**YOUR TASK:**
Could you rewrite the data from its beginning through the line with "Браслеты и украшения", putting "Обереги" in place of "Талисманы" and leaving everything else the same? Omit the pictures from your answer.

**AVAILABLE RECORDS:**

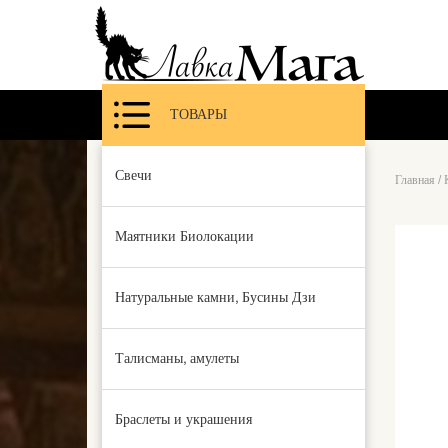
ТОВАРЫ
Свечи
Главная
/
Маятники Биолокации
Натуральные камни, Бусины Дзи
Талисманы, амулеты
Браслеты и украшения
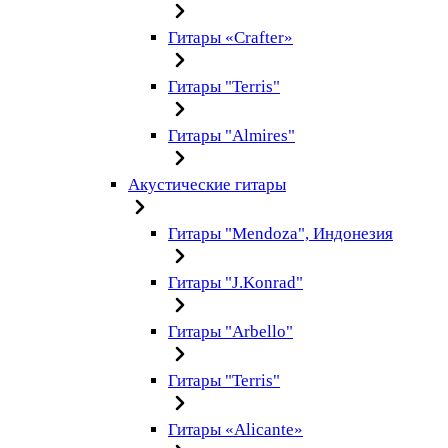
Гитары «Crafter»
Гитары "Terris"
Гитары "Almires"
Акустические гитары
Гитары "Mendoza", Индонезия
Гитары "J.Konrad"
Гитары "Arbello"
Гитары "Terris"
Гитары «Alicante»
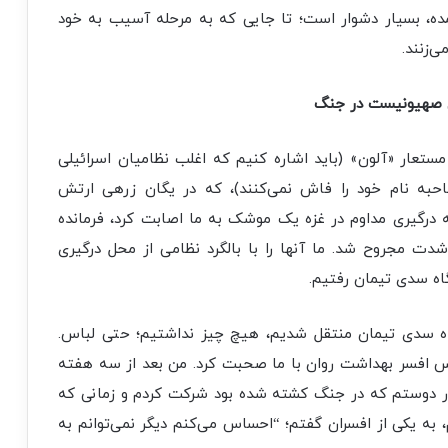
ه، بسیار دشوار است؛ تا جایی که به مرحله آسیب به خود
‌زنند.
ان صهیونیست در جنگ
ستعار «آلون» (باید اشاره کنیم که اغلب نظامیان اسرائیلی
صاحبه نام خود را فاش نمی‌کنند)، که در یگان زرهی ارتش
درگیری مداوم در غزه یک موشک به ما اصابت کرد، فرمانده
مجروح شد. ما آنها را با بالگرد نظامی از محل درگیری
اه سدی تیمان رفتیم.
گاه سدی تیمان منتقل شدیم، هیچ چیز نداشتیم؛ حتی لباس.
پس افسر بهداشت روان با ما صحبت کرد. من بعد از سه هفته
پدر دوستم که در جنگ کشته شده بود شرکت کردم و زمانی که
 به یکی از افسران گفتم؛ “احساس می‌کنم دیگر نمی‌توانم به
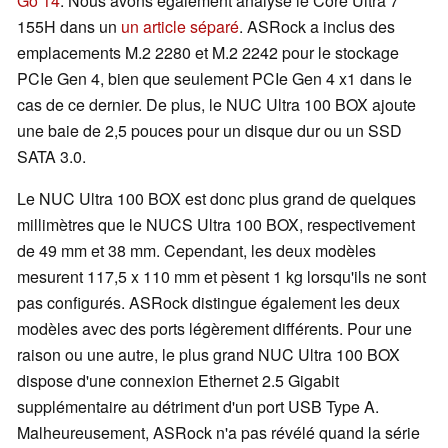
Go 14
. Nous avons également analysé le Core Ultra 7
155H dans un
un article séparé
. ASRock a inclus des
emplacements M.2 2280 et M.2 2242 pour le stockage
PCIe Gen 4, bien que seulement PCIe Gen 4 x1 dans le
cas de ce dernier. De plus, le NUC Ultra 100 BOX ajoute
une baie de 2,5 pouces pour un disque dur ou un SSD
SATA 3.0.
Le NUC Ultra 100 BOX est donc plus grand de quelques
millimètres que le NUCS Ultra 100 BOX, respectivement
de 49 mm et 38 mm. Cependant, les deux modèles
mesurent 117,5 x 110 mm et pèsent 1 kg lorsqu'ils ne sont
pas configurés. ASRock distingue également les deux
modèles avec des ports légèrement différents. Pour une
raison ou une autre, le plus grand NUC Ultra 100 BOX
dispose d'une connexion Ethernet 2.5 Gigabit
supplémentaire au détriment d'un port USB Type A.
Malheureusement, ASRock n'a pas révélé quand la série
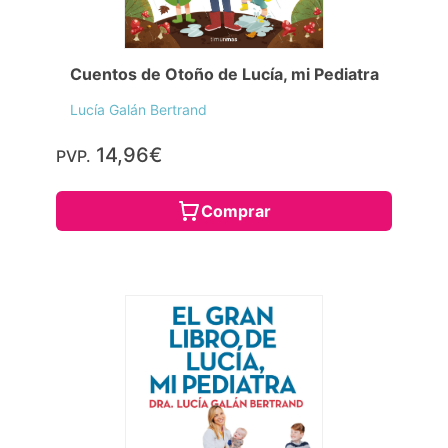
Cuentos de Otoño de Lucía, mi Pediatra
Lucía Galán Bertrand
14,96€
PVP.
Comprar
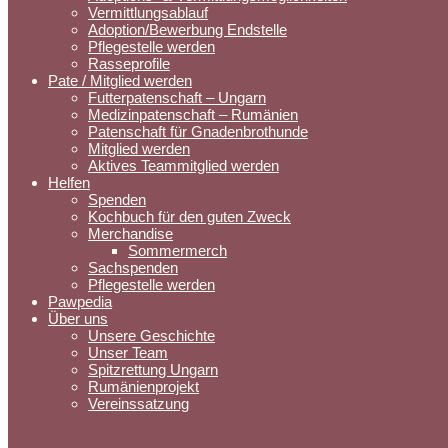
Vermittlungsablauf
Adoption/Bewerbung Endstelle
Pflegestelle werden
Rasseprofile
Pate / Mitglied werden
Futterpatenschaft – Ungarn
Medizinpatenschaft – Rumänien
Patenschaft für Gnadenbrothunde
Mitglied werden
Aktives Teammitglied werden
Helfen
Spenden
Kochbuch für den guten Zweck
Merchandise
Sommermerch
Sachspenden
Pflegestelle werden
Pawpedia
Über uns
Unsere Geschichte
Unser Team
Spitzrettung Ungarn
Rumänienprojekt
Vereinssatzung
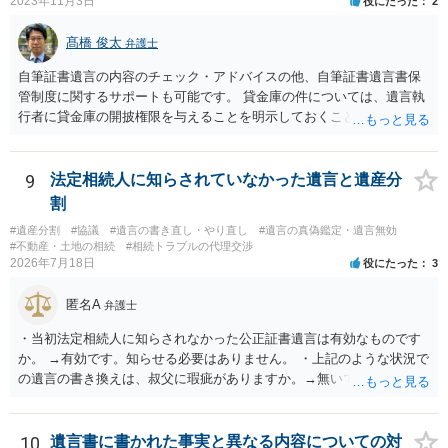
2023年11月3日
役にたった
2
髙橋 俊太
弁護士
自筆証書遺言の内容のチェック・アドバイスの他、自筆証書遺言書保
管制度に関するサポートも可能です。 貸金庫の件については、遺言執
行者に貸金庫の開披権限を与えることを明示しておくことでクリアで
きます。
9
法定相続人に知らされていなかった遺言と遺産分
割
#遺産分割
#協議
#遺言の書き直し・やり直し
#遺言の真偽鑑定・遺言無効
#不動産・土地の相続
#相続トラブルの代理交渉
2026年7月18日
役にたった
3
匿名A
弁護士
・当初法定相続人に知らされなかった公正証書遺言は有効なものです
か。 →有効です。知らせる必要はありません。 ・上記のような状況で
の遺言の書き換えは、叔父に瑕疵がありますか。→無いです。 ・分割
する場合の比率は、現状で、客観的に見てどの程度が妥当と考えられ
ますか。 →本人が自由に決められますので、どこが妥当とは言えない
です。客観的な基準もありません。 ・できれば穏やかに、分割を拒否
10
遺言書に書かれた事実と異なる内容についての対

**EXERCISE ANSWER:**
ТОВАРЫ
Свечи
Главная
/
Маятники Биолокации
Натуральные камни, Бусины Дзи
Обереги, амулеты
Браслеты и украшения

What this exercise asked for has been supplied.